━━━ Brano scelto ━━━

Per di più, internet è un processo irreversibile. Evitiamo perciò di pensare a censurarlo o chiuderlo; e tuttavia, proprio perché è un mezzo che veicola l’uomo, non nascondiamoci che ci sono molti uomini che hanno scelto il male e veicolano e amplificano il proprio male. Per questo il web è diventato anche un pericoloso strumento invasivo di cybercrime, di pedofilia online, di adescamento di bambini... Ma chiediamoci anche: perché questo può avvenire? perché un bambino può cadere nella trappola dell’adescamento? Molte volte perché c’è una privazione affettiva nella realtà quotidiana della loro vita.
Internet può diventare uno strumento per la comunicazione del vangelo, ma anche uno strumento di lucro sulle foto o video pedopornografiche di bambini che sono stati violati. Il problema non è il mezzo, ma l’uomo».
L’avvento del web 2.0 e dei social network ha imposto un cambio di prospettiva?
«Tantissimo. Personalmente, sono convinto che il fenomeno dei social network finirà tra cinque anni, dopo questo boom e le utilizzazioni spesso improprie. Questo creare relazioni, o ritrovarle, è interessantissimo, ma siamo onesti: su FaceBook, anche se ho duemila “amici”, mi sento molto più solo che nella vita reale. Su questa piattaforma la comunicazione avviene solo per alcuni aspetti superficiali o molto pratici.
Eppure la mia presenza sui social network può essere di aiuto per chi ne ha bisogno, per chi cerca di superare un dolore o attraversa una fatica. L’uomo ha necessità di relazione. E la vita virtuale deve vivere di vita reale. Non dimentichiamolo, altrimenti rischiamo di diventare non persone, ma avatar... cioè illusioni di uomini reali».
A questo proposito – secondo i dati da voi forniti nel volume L’innocenza tradita (Città Nuova 2006) – l’età del cyberpedofilo si aggira tra i 21 e i 30 anni... ovvero l’età in cui le energie affettive dovrebbero esplodere nella vita reale. Dati confermati a oggi?

━━━ Dati di partenza ━━━

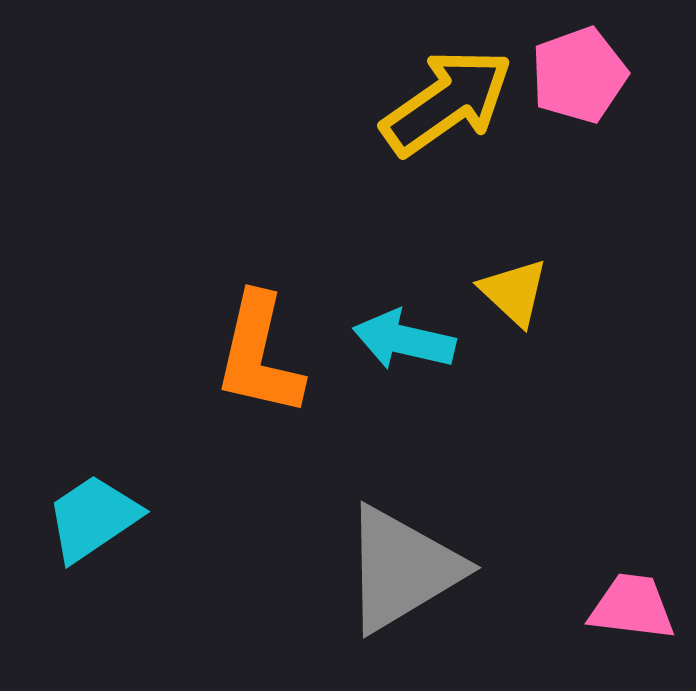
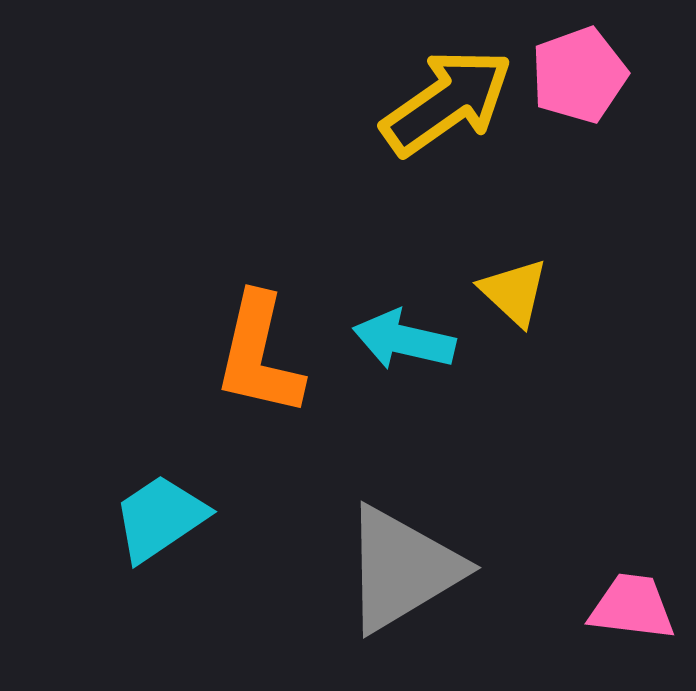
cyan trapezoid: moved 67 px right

━━━

> Compiti da svolgere
1. Secondo il brano sul web, di quali fenomeni pericolosi la rete è diventata anche uno strumento? Elencali tutti.
2. Trascrivi la parte del brano sul web compresa tra "A questo proposito" e "confermati a oggi?", estremi inclusi.
Per questo lavoro l'elenco non è necessario.

> Risposte ai compiti
1.
- cybercrime
- pedofilia online
- adescamento di bambini

2.
A questo proposito – secondo i dati da voi forniti nel volume L’innocenza tradita (Città Nuova 2006) – l’età del cyberpedofilo si aggira tra i 21 e i 30 anni... ovvero l’età in cui le energie affettive dovrebbero esplodere nella vita reale. Dati confermati a oggi?